Some people have asked as to why one should condemn animal sacrifice when one eats meat. A few months ago, some had the gall to post pictures of a cow in one frame and the horrible Gadhimai festival in the other frame.
The question asked was — you support a ban on the Gadhimai festival but not on cow slaughter? What hypocrites!
The point here is not that an animal is dying in each case. The point is why. Animals are used as food, animals are used as offerings to gods and animals are protected for religious reasons. Food is a fundamental human need for existence. We cannot do without food. We could certainly do without animal sacrifice for religious or cultural reasons — because those reasons are vacuous and (in many cases) based on unsubstantiated claims about the cosmos.
Let me put it this way — many people eat meat but don’t wear fur coats any more. Some don’t wear leather belts or shoes any more. We don’t put animal heads as trophies in our homes any more. Do you see the moral difference here? But when the reasons are religious, they seem to become acceptable!
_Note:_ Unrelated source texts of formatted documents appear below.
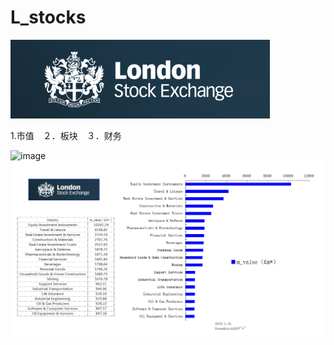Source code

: # L_stocks

![image](https://github.com/Greenbirch2007/L_stocks/blob/master/logo_lse.png)

1.市值　２．板块　３．财务

![image](https://github.com/Greenbirch2007/L_stocks/blob/master/les/%E6%90%9C%E7%8B%97%E6%88%AA%E5%9B%BE19%E5%B9%B401%E6%9C%8816%E6%97%A51424_5.png)
![image](https://github.com/Greenbirch2007/L_stocks/blob/master/les/%E6%90%9C%E7%8B%97%E6%88%AA%E5%9B%BE19%E5%B9%B401%E6%9C%8816%E6%97%A51428_4.png)
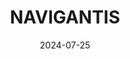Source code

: ---  
layout: startup_page  
title: "NAVIGANTIS"  
id: "navigantis.co"  
permalink: "/navigantisnavigantis.co07252024/"  
website: "https://www.navigantis.co/"  
funding_round: "Series A"  
funding_amount: "$12M"  
investors: "Puma Venture Capital, Cormorant Asset Management, Mirae Asset Capital"  
about: "NAVIGANTIS Inc. is developing an interventional robotic platform for neurovascular procedures, including acute ischemic stroke treatment. Their VASCO robot aims to improve the timeliness and accessibility of procedures like mechanical thrombectomy, ultimately enhancing patient outcomes. The platform also addresses the need for reduced radiation exposure during such procedures."  
markets: "MedTech, Robotics, Healthcare, Medical Equipment Manufacturing"  
hq: "Miami, Florida, United States"  
founded_year: "2022"  
linkedin: "https://www.linkedin.com/company/navigantis-inc"  
twitter: ""  
instagram: ""  
facebook: ""  
crunchbase: "https://www.crunchbase.com/organization/navigantis"  
pitchbook: "https://pitchbook.com/profiles/company/597189-34"  

date_display: "25-Jul-2024"  
date: "2024-07-25"

# SEO Optimization  
meta_title: "NAVIGANTIS - Series A Funding ($12M)"  
meta_description: "NAVIGANTIS, NAVIGANTIS Inc. is developing an interventional robotic platform for neurovascular procedures, including acute ischemic stroke treatment. Their VASCO ..."  
meta_keywords: "NAVIGANTIS, MedTech, Robotics, Healthcare, Medical Equipment Manufacturing, Series A funding"  
canonical_url: "https://startup.projectstartups.com/navigantisnavigantis.co07252024/"  
---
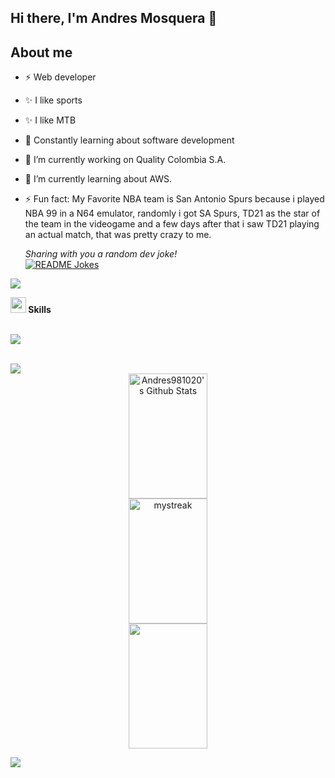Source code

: ## Hi there, I'm Andres Mosquera 👋

## About me
- ⚡ Web developer
- ✨ I like sports
- ✨ I like MTB
- 🌱 Constantly learning about software development
- 🔭 I’m currently working on Quality Colombia S.A.
- 🌱 I’m currently learning about AWS.
- ⚡ Fun fact: My Favorite NBA team is San Antonio Spurs because i played NBA 99 in a N64 emulator, randomly i got SA Spurs, TD21 as the star of the team in the videogame and a few days after that i saw TD21 playing an actual match, that was pretty crazy to me.

  <i>Sharing with you a random dev joke!</i><br>
<a href="https://readme-jokes.vercel.app"><img align="center" src="https://readme-jokes.vercel.app/api" alt="README Jokes"></a>
  
<a href="https://www.youtube.com/watch?v=dQw4w9WgXcQ"><img src="https://user-images.githubusercontent.com/73097560/115834477-dbab4500-a447-11eb-908a-139a6edaec5c.gif"></a>

</div>

<div>
  <img src="https://media2.giphy.com/media/QssGEmpkyEOhBCb7e1/giphy.gif?cid=ecf05e47a0n3gi1bfqntqmob8g9aid1oyj2wr3ds3mg700bl&rid=giphy.gif" width ="25"><b> Skills</b>
  </br>
  </br>
  <p align="start">
  <a href="https://skillicons.dev">
    <img src="https://skillicons.dev/icons?i=git,css,azure,bitbucket,discord,docker,postgres,express,nestjs,github,html,java,spring,junit,js,mongodb,mysql,nodejs,postman,angular,ts,flutter,vscode,eclipse&perline=14" />
  </a>
</p>
</div>

</br>
<a href="https://www.youtube.com/watch?v=dQw4w9WgXcQ"><img src="https://user-images.githubusercontent.com/73097560/115834477-dbab4500-a447-11eb-908a-139a6edaec5c.gif"></a>
<div align="center">

<img style="height:200px ; width: 50%" align="center" src="https://github-readme-stats.vercel.app/api?username=Andres981020&include_all_commits=true&count_private=true&show_icons=true&theme=tokyonight" alt="Andres981020's Github Stats">
</br>
<img style="height:200px; width:50%" src="https://github-readme-streak-stats.herokuapp.com/?user=Andres981020&theme=tokyonight" alt="mystreak"/>
</br>
<img style="height:200px ; width: 50%" align="center" src="https://github-readme-stats.vercel.app/api/top-langs/?username=Andres981020&theme=tokyonight&layout=compact" alt="">
</div>

<a href="https://www.youtube.com/watch?v=dQw4w9WgXcQ"><img src="https://user-images.githubusercontent.com/73097560/115834477-dbab4500-a447-11eb-908a-139a6edaec5c.gif"></a>
<!--
**Andres981020/Andres981020** is a ✨ _special_ ✨ repository because its `README.md` (this file) appears on your GitHub profile.

Here are some ideas to get you started:

- 🔭 I’m currently working on ...
- 🌱 I’m currently learning ...
- 👯 I’m looking to collaborate on ...
- 🤔 I’m looking for help with ...
- 💬 Ask me about ...
- 📫 How to reach me: ...
- 😄 Pronouns: ...
- ⚡ Fun fact: ...
-->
If killing anything was a crime in itself, we should stop eating even vegetarian food as it involves killing plants. Then we’d starve to death. The purpose is what matters.
There is a respectable argument that vegetarianism is superior to non-vegetarianism, because in the latter case, not only is the animal killed, but the animal is first bred to be killed — in which process it consumes hundreds of plants. So when you eat meat, you eat the animal + the plants it consumed — instead of just one plant.
But this is a scientific argument, at least an empirical one. It is not one that can be used by those who oppose cow slaughter (for example), because their reasons for that are not environmental or altruistic. They are religious.